The World Food Programme responded to the criticism of their relationship with Palantir in a statement. But much reamined unclear, prompting a response from civil society. An open letter to the WFP from civil society organisations and experts, organised by the Responsible Data community, was signed by 65 organisations and individuals, including Privacy International. The letter outlined the concerns surrounding the partnership between Palantir and the WFP. 

Yet the deal also highlights broader issues with in the humanitarian sector: the vast amount of data now being gathered and collected by the sector. As the research conducted by Privacy International and the International Committee of the Red Cross highlights, the risks from this data is huge. There is danger in the analysis of the "data trails" - the data that individuals produce from an individual's activities , for example who they communicate with, and how they use social media. The risks of new digital technologies - from communications tools to social media and tools for aid distribution - is one that is only just beginning to be approached by some humanitarian agencies.

The dangers that the data produced by these technologies, particularly if they get into the 'wrong' hands, is huge. As General Hayden, the former head of the CIA and NSA, put it, "We kill people based on metadata". But the risks go beyond an individual being targeted for a drone strike: as we've seen with the previous analysis of WFP data in Lebanon shows, the data from WFP programmes is revealing about things like how a population is moving about a country. All potentially devastating in the wrong hands. Further to that is the risk of forms of exploitation: fintech companies, for instance, targeting a population that is a vulnerable position to exploit them with payday loans.

We also have to see this in the light of the World Food Programme's own record when it comes to its use of data. The WFP has massive ambitions when it comes to its data use - for example, it's SCOPE biometric database that currently contains the data of 30 million WFP aid recipients. The WFP has ambitions to not only increase the size of this to include their 90 million beneficaries, but also to extend this to other organisations: essentially becoming one of the key identity providers in the humanitarian sector. However, the WFP's record on protecting the data of its beneficiaries is sloppy: a 2017 audit found that the system needed "major improvement" in its governance and risk management procedures. 

WFP expresses its ambitions in another way: as the recording of the press conference to mark the launch of the World Food Programme-Palantir partnership reveals, the WFP's chief intelligence officer compared the work of the WFP to companies in the private sector, including Palantir itself. "Why can’t we take the models of companies that have been disrupted by technology - think of Netflix, think of Uber... - how do we ensure that us humanitarians consider our business, our area of work, with the same rigour and the same focus on what the users will want...?" Given the track record of a company like Uber - and their history of tracking, profiling, and the problematic use of data, it is a sad proposition that an organisation like WFP would consider comparing itself to Uber.

The "Do No Harm" imperative is at the heart of humanitarian action, and new digital technology requires new learning and protections to be in place.
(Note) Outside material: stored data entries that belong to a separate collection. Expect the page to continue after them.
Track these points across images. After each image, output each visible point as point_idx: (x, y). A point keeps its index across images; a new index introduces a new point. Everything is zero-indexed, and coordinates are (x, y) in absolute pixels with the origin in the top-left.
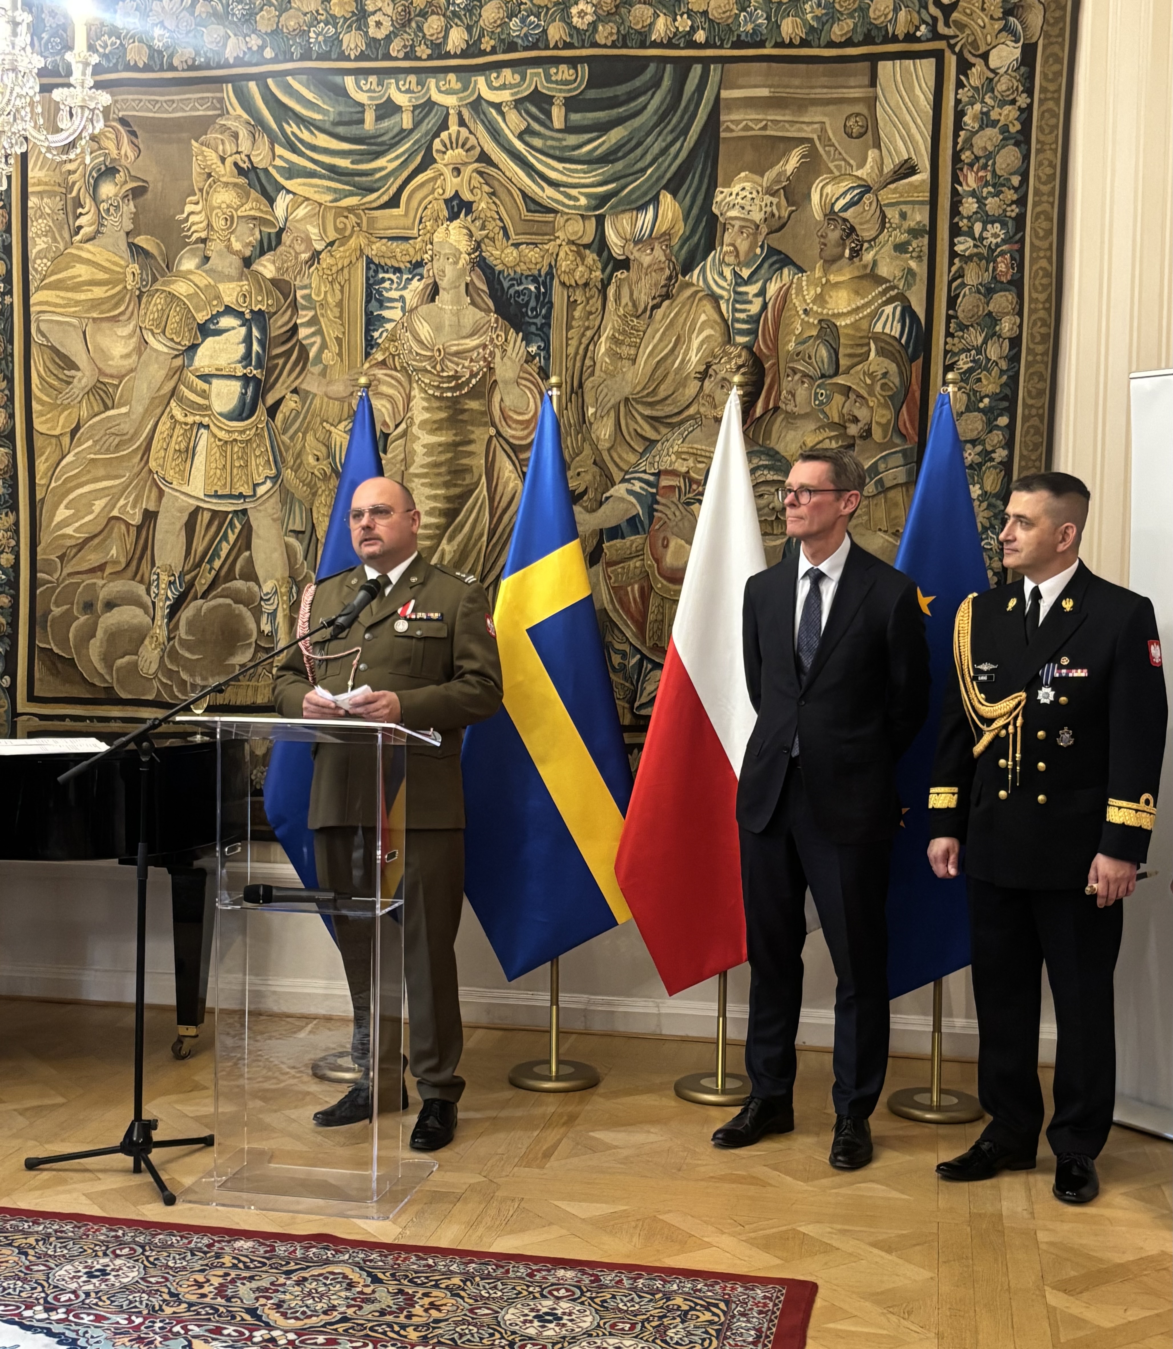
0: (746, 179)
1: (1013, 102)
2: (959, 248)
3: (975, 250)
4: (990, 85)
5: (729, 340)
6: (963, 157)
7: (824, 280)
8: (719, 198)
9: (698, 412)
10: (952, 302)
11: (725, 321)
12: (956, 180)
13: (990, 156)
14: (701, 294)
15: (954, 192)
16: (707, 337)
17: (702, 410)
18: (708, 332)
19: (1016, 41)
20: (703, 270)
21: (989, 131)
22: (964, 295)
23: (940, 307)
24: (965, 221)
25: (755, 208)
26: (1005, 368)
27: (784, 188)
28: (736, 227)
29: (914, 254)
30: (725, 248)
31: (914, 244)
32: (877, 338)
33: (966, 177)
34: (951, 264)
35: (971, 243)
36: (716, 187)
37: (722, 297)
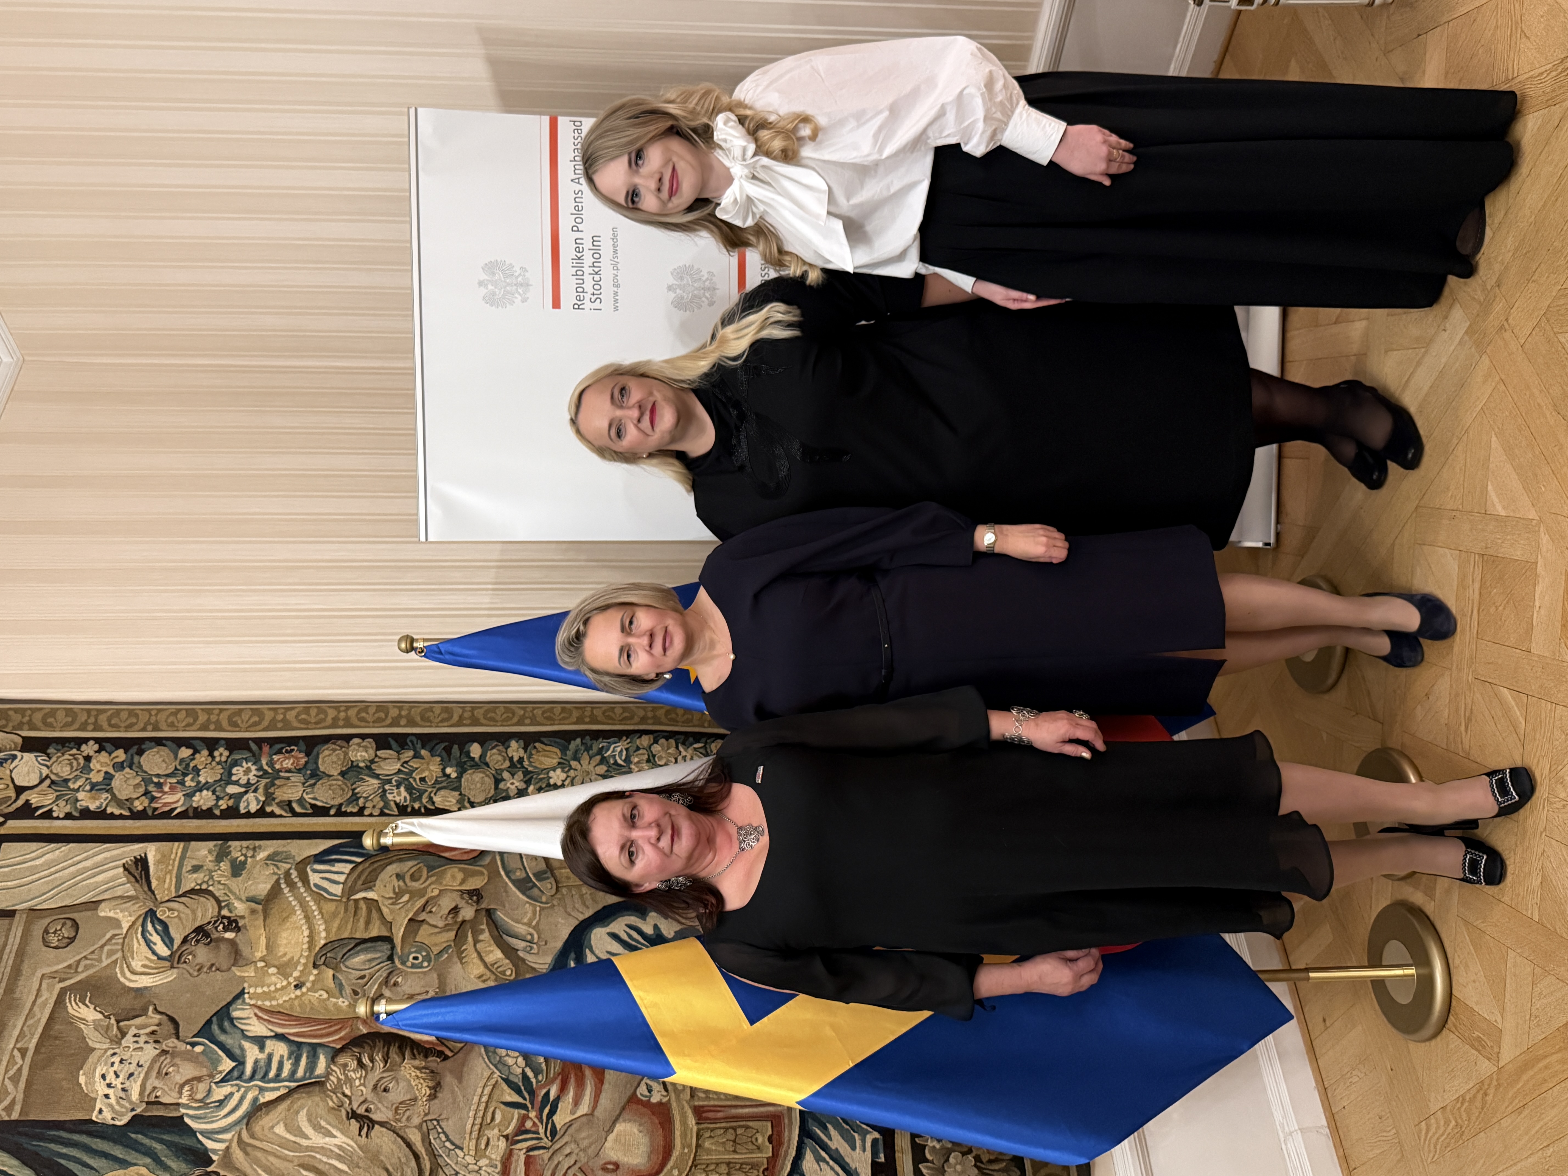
0: (90, 1076)
1: (88, 759)
2: (253, 808)
3: (261, 790)
4: (58, 784)
5: (320, 1084)
6: (140, 808)
7: (261, 964)
8: (107, 1117)
9: (419, 1127)
10: (320, 811)
11: (291, 1092)
12: (167, 815)
13: (147, 781)
14: (245, 1135)
15: (183, 815)
16: (309, 1120)
17: (416, 1121)
18: (302, 1120)
19: (14, 757)
20: (208, 1134)
21: (116, 783)
22: (315, 799)
23: (324, 824)
24: (221, 802)
25: (137, 1057)
26: (411, 753)
27: (118, 1022)
28: (157, 1083)
29: (250, 854)
30: (184, 1100)
31: (235, 854)
32: (350, 890)
33: (165, 804)
34: (272, 815)
35: (250, 796)
36: (91, 1121)
37: (256, 1099)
That the World Food Program would enter into a deal with the likes of Palantir must place their commitment to this ideal in question.

It's become essential that the World Food Programme clearly and unambiguously demonstrates what assessments it undertook before entering into this arrangement, and the results of these. We also need to know what mitigation measures are in place, and how they will enforce them in their partnership with Palantir. The WFP has to monitor whether harms have emerged for their beneficiaries, and enforce relevant enforcement mechanisms in cases of violations. They have to demonstrate that this relationship, to quote the WFP's position on humanitarian protection, will "contribute to the safety, dignity and integrity of vulnerable people".